Job: Your answer must contain each line of the listing in which "pixels" appears, copied in full.

Supplied material:
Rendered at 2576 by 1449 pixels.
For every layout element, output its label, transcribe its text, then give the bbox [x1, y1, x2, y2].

---

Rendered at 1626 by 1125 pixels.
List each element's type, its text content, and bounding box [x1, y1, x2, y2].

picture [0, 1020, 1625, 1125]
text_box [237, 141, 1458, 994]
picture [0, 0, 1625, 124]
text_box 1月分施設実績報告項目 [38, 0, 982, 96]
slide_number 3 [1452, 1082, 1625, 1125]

==

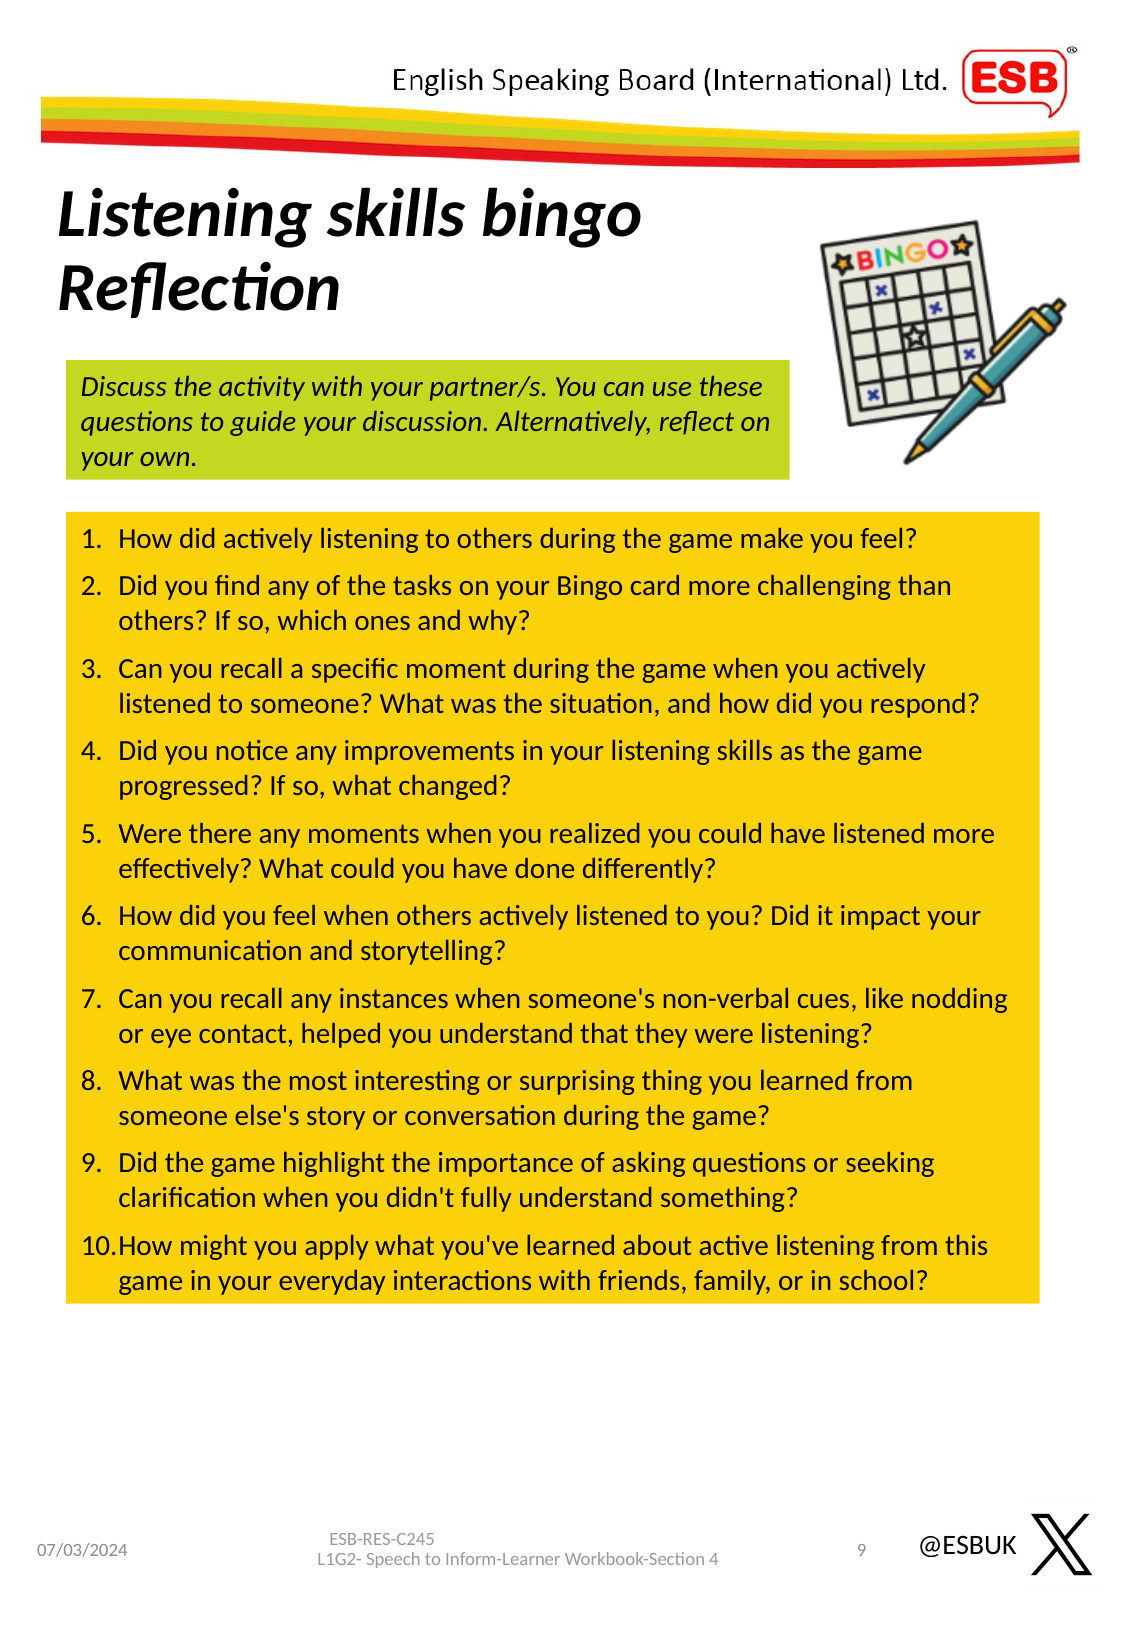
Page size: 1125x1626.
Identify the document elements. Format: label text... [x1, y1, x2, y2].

Solution:
Rendered at 2576 by 1449 pixels.
Rendered at 1626 by 1125 pixels.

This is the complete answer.